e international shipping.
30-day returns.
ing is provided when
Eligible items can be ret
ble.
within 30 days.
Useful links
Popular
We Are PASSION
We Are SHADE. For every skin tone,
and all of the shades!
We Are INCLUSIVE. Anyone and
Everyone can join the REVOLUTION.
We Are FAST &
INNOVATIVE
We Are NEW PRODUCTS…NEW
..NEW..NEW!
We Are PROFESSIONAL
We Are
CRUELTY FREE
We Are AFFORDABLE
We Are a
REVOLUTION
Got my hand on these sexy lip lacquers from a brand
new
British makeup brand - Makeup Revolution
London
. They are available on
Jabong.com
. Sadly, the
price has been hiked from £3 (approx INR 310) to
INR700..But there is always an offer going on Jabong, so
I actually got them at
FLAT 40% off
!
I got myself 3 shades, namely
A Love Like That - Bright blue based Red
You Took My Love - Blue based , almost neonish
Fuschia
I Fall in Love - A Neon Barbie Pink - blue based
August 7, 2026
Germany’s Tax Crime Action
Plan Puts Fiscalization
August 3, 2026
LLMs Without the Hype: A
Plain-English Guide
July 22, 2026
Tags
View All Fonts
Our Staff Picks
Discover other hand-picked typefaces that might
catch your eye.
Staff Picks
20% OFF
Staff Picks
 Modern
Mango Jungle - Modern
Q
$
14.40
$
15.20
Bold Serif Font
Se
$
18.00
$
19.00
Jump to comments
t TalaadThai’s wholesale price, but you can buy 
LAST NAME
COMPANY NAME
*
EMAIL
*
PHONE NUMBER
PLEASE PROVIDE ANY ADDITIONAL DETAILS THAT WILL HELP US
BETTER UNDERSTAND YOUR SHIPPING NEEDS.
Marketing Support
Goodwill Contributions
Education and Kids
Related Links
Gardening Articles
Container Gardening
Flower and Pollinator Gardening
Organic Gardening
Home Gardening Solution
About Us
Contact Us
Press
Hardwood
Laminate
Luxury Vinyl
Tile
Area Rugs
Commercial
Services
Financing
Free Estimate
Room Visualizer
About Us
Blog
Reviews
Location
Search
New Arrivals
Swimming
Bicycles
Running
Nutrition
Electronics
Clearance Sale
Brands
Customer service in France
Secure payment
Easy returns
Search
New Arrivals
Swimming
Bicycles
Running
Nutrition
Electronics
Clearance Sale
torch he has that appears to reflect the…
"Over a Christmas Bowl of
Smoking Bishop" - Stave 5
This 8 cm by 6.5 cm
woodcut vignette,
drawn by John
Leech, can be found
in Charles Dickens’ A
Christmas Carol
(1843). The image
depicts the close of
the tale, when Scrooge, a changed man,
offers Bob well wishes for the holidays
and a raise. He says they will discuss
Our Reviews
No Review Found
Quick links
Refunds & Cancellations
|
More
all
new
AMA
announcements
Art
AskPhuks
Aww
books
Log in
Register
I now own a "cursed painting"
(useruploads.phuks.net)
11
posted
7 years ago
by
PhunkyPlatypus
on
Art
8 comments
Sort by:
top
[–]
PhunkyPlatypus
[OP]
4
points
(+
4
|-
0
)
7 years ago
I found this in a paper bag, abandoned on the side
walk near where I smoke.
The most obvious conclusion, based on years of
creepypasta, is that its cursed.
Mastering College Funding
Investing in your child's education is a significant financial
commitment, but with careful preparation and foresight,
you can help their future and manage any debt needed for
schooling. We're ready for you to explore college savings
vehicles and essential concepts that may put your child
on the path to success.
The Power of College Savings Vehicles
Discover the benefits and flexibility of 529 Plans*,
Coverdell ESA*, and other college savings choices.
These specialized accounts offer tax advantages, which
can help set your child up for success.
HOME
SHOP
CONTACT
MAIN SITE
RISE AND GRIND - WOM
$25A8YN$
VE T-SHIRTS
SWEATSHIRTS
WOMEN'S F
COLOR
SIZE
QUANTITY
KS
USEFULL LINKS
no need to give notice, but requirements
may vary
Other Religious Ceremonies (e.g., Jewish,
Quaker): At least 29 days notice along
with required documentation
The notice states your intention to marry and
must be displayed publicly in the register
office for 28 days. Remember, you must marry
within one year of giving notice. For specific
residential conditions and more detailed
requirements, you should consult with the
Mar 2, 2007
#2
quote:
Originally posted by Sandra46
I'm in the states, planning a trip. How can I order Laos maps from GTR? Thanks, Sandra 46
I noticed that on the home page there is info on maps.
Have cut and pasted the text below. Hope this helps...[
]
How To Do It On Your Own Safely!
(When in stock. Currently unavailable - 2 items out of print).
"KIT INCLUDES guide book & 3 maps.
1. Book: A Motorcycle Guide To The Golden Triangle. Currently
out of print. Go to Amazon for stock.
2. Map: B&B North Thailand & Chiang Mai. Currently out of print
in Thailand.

....

▶ _EXERCISE BRIEF_:
Can you retype every line of the records above character for character, keeping the same order?

▶ _ANSWER BOX_:
e international shipping.
30-day returns.
ing is provided when
Eligible items can be ret
ble.
within 30 days.
Useful links
Popular
We Are PASSION
We Are SHADE. For every skin tone,
and all of the shades!
We Are INCLUSIVE. Anyone and
Everyone can join the REVOLUTION.
We Are FAST &
INNOVATIVE
We Are NEW PRODUCTS…NEW
..NEW..NEW!
We Are PROFESSIONAL
We Are
CRUELTY FREE
We Are AFFORDABLE
We Are a
REVOLUTION
Got my hand on these sexy lip lacquers from a brand
new
British makeup brand - Makeup Revolution
London
. They are available on
Jabong.com
. Sadly, the
price has been hiked from £3 (approx INR 310) to
INR700..But there is always an offer going on Jabong, so
I actually got them at
FLAT 40% off
!
I got myself 3 shades, namely
A Love Like That - Bright blue based Red
You Took My Love - Blue based , almost neonish
Fuschia
I Fall in Love - A Neon Barbie Pink - blue based
August 7, 2026
Germany’s Tax Crime Action
Plan Puts Fiscalization
August 3, 2026
LLMs Without the Hype: A
Plain-English Guide
July 22, 2026
Tags
View All Fonts
Our Staff Picks
Discover other hand-picked typefaces that might
catch your eye.
Staff Picks
20% OFF
Staff Picks
 Modern
Mango Jungle - Modern
Q
$
14.40
$
15.20
Bold Serif Font
Se
$
18.00
$
19.00
Jump to comments
t TalaadThai’s wholesale price, but you can buy 
LAST NAME
COMPANY NAME
*
EMAIL
*
PHONE NUMBER
PLEASE PROVIDE ANY ADDITIONAL DETAILS THAT WILL HELP US
BETTER UNDERSTAND YOUR SHIPPING NEEDS.
Marketing Support
Goodwill Contributions
Education and Kids
Related Links
Gardening Articles
Container Gardening
Flower and Pollinator Gardening
Organic Gardening
Home Gardening Solution
About Us
Contact Us
Press
Hardwood
Laminate
Luxury Vinyl
Tile
Area Rugs
Commercial
Services
Financing
Free Estimate
Room Visualizer
About Us
Blog
Reviews
Location
Search
New Arrivals
Swimming
Bicycles
Running
Nutrition
Electronics
Clearance Sale
Brands
Customer service in France
Secure payment
Easy returns
Search
New Arrivals
Swimming
Bicycles
Running
Nutrition
Electronics
Clearance Sale
torch he has that appears to reflect the…
"Over a Christmas Bowl of
Smoking Bishop" - Stave 5
This 8 cm by 6.5 cm
woodcut vignette,
drawn by John
Leech, can be found
in Charles Dickens’ A
Christmas Carol
(1843). The image
depicts the close of
the tale, when Scrooge, a changed man,
offers Bob well wishes for the holidays
and a raise. He says they will discuss
Our Reviews
No Review Found
Quick links
Refunds & Cancellations
|
More
all
new
AMA
announcements
Art
AskPhuks
Aww
books
Log in
Register
I now own a "cursed painting"
(useruploads.phuks.net)
11
posted
7 years ago
by
PhunkyPlatypus
on
Art
8 comments
Sort by:
top
[–]
PhunkyPlatypus
[OP]
4
points
(+
4
|-
0
)
7 years ago
I found this in a paper bag, abandoned on the side
walk near where I smoke.
The most obvious conclusion, based on years of
creepypasta, is that its cursed.
Mastering College Funding
Investing in your child's education is a significant financial
commitment, but with careful preparation and foresight,
you can help their future and manage any debt needed for
schooling. We're ready for you to explore college savings
vehicles and essential concepts that may put your child
on the path to success.
The Power of College Savings Vehicles
Discover the benefits and flexibility of 529 Plans*,
Coverdell ESA*, and other college savings choices.
These specialized accounts offer tax advantages, which
can help set your child up for success.
HOME
SHOP
CONTACT
MAIN SITE
RISE AND GRIND - WOM
$25A8YN$
VE T-SHIRTS
SWEATSHIRTS
WOMEN'S F
COLOR
SIZE
QUANTITY
KS
USEFULL LINKS
no need to give notice, but requirements
may vary
Other Religious Ceremonies (e.g., Jewish,
Quaker): At least 29 days notice along
with required documentation
The notice states your intention to marry and
must be displayed publicly in the register
office for 28 days. Remember, you must marry
within one year of giving notice. For specific
residential conditions and more detailed
requirements, you should consult with the
Mar 2, 2007
#2
quote:
Originally posted by Sandra46
I'm in the states, planning a trip. How can I order Laos maps from GTR? Thanks, Sandra 46
I noticed that on the home page there is info on maps.
Have cut and pasted the text below. Hope this helps...[
]
How To Do It On Your Own Safely!
(When in stock. Currently unavailable - 2 items out of print).
"KIT INCLUDES guide book & 3 maps.
1. Book: A Motorcycle Guide To The Golden Triangle. Currently
out of print. Go to Amazon for stock.
2. Map: B&B North Thailand & Chiang Mai. Currently out of print
in Thailand.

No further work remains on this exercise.